ENTRIES PROVIDED

○ ○ ○ ○ ○

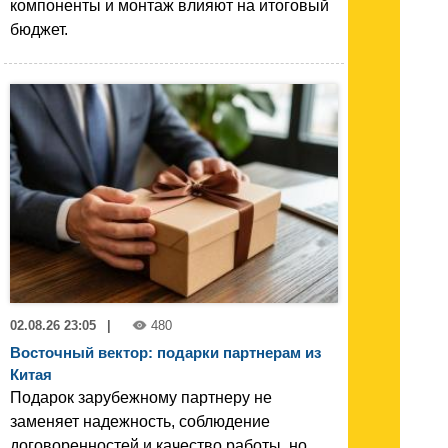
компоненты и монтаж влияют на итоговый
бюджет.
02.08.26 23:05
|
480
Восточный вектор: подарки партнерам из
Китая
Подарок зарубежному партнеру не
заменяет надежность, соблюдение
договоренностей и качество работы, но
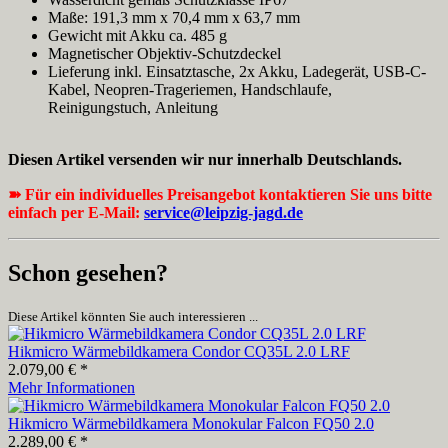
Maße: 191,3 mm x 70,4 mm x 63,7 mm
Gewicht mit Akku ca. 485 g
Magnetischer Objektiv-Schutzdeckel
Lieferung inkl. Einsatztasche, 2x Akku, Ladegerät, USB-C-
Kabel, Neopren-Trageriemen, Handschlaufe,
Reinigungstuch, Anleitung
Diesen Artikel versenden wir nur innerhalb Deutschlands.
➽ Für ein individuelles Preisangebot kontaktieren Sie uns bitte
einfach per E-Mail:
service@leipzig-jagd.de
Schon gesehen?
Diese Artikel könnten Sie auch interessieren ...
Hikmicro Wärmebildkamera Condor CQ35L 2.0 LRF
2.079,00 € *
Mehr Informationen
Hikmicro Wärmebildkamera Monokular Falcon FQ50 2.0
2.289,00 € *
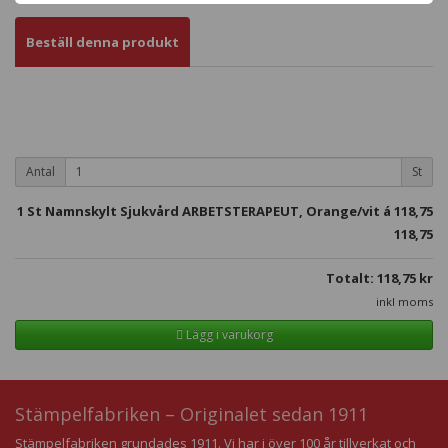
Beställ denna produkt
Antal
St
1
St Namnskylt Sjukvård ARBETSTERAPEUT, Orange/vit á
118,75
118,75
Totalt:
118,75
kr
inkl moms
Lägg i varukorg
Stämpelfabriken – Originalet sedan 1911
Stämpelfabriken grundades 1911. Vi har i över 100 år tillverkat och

○ ○ ○ ○ ○

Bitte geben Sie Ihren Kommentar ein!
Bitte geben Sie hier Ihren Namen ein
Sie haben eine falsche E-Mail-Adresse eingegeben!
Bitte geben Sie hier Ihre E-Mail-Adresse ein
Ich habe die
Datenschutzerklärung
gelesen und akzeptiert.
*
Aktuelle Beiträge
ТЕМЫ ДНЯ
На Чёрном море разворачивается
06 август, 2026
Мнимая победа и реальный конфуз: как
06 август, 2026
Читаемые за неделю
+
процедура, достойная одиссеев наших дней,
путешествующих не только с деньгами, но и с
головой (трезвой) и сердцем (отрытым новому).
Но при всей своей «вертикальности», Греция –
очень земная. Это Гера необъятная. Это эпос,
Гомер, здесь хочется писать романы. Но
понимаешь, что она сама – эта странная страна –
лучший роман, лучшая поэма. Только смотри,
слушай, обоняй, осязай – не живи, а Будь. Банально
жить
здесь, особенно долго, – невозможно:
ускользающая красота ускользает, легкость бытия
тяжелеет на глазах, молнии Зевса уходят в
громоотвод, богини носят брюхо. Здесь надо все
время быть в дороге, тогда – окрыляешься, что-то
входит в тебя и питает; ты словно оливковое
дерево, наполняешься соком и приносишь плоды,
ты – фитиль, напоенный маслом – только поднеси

○ ○ ○ ○ ○

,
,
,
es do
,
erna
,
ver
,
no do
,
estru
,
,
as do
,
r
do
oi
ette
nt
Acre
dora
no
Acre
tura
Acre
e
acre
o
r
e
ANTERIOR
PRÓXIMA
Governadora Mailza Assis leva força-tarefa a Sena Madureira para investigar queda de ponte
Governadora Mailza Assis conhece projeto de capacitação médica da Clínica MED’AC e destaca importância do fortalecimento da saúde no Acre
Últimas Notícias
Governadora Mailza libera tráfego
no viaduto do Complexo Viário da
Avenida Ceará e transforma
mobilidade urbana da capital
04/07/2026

○ ○ ○ ○ ○

TO DO
Locate every line above that contains the word "Ihren", and copy each such line in full.

RESPONSE TO THIS TASK
Bitte geben Sie Ihren Kommentar ein!
Bitte geben Sie hier Ihren Namen ein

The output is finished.